La gauche et l’extrême gauche gémissent : “Ce n’est pas
démocratique, on nous vole notre vote !” Mais peut-on espérer,
par un vote, convaincre les possédants de partager les richesses
qu’ils s’accaparent ?
Si
cette exigence de partage faisait, en effet, partie du message du 29
mai, ce serait s’illusionner que de croire qu’au nom de
l’application vertueuse d’un principe démocratique la
bourgeoisie allait l’entendre et le mettre en oeuvre. Ce serait
occulter l’essentiel.

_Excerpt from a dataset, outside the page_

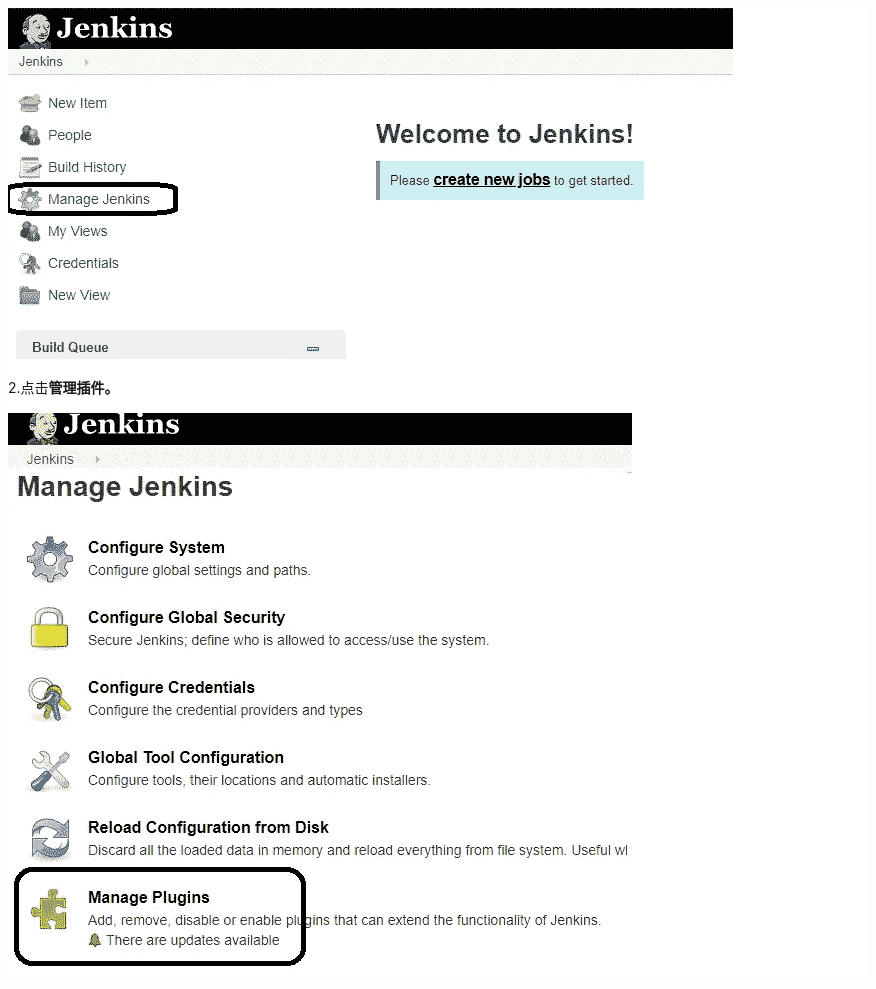 ![](img/c35177f83d16f63c9a6cc0e33b1def36.png)

2.点击**管理插件。**

![](img/6104f0060cd444c9d1c39f59a969955c.png)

Et, précisément, beaucoup de ceux qui
prétendent s’exprimer au nom des opprimés occultent l’essentiel.
Ou, pour être plus précis, ils le refoulent pour l’oublier. La
forme des non-dits, des paroles et des actes (manqués) qui
s’ensuivent dépend alors de la position occupée dans les
institutions et/ou sur l’échelle de la contestation. Mais presque
jamais n’apparaît l’affirmation claire et nette, qu’on ne
pourra pas faire l’économie d’un affrontement majeur avec la
bourgeoisie, qu’il n’y a que le rapport de force alors créé qui
pourrait la faire céder, que “l’autre monde” n’est possible
qu’en passant d’abord par là.
Cette
brusque et nécessaire montée du niveau de la lutte de classe ne
figure évidemment pas au programme des socialistes et assimilables
(ne parlons pas des socio-libéraux !…) : tout en constatant que le
29 mai n’a pas produit d’effets positifs pour ceux d’en bas,
ils proposent d’aller plus loin en restant sur le boulevard
électoral, comme si l’Histoire n’enseignait pas qu’il conduit
à une impasse; mais, comme ils l’ont toujours fait, ils écartent
cette leçon pour laisser le champ libre à leur fascination pour le
pouvoir (qui explique aussi, soit dit en passant, le contenu toujours
consternant
de leurs querelles et débats).
Plus
à gauche, du côté du PC et de quelques groupes d’extrême
gauche, on ne propose pas fondamentalement autre chose. Mais comme on
(s’)avoue plus difficilement qu’on brûle d’envie de s’offrir
un ou plusieurs tours sur la piste du cirque électoral - qui permet
au moins d’approcher le pouvoir ou son image - et qu’on veut
aussi montrer qu’on est plus “radical”, on dit les choses en
des termes différents. Cela donne : “Chirac démission !”. A la
prochaine fête de l’Huma, début septembre, la formule pourrait
fuser de tous les porte-voix et haut-parleurs, reléguant de fait les
luttes sur un plan secondaire.
Du
côté des syndicalistes, on ne dit que peu de chose. Des journées
d’action ont été organisées après le 29 mai et le seront après
la rentrée, évidemment sans suite et sans perspectives, sinon
celles de renforcer les appareils et leur place dans les
institutions. Et dès que vous vous permettez de critiquer cette
stratégie d’accompagnement des régressions on vous rétorque
immédiatement : “La grève générale ne se décrète pas”. On
le sait. Il n’empêche que quelque chose de cette ampleur est
nécessaire et qu’il faut le dire, sauf à laisser croire que
“l’autre monde” est accessible par une gentille concertation ou
une meilleure régulation du système dont on oublie souvent
de mentionner - encore un non-dit - qu’il est capitaliste,
probablement pour n’avoir pas à envisager une rupture présentée
comme dangereuse par l’ordre dominant et ceux qui le soutiennent.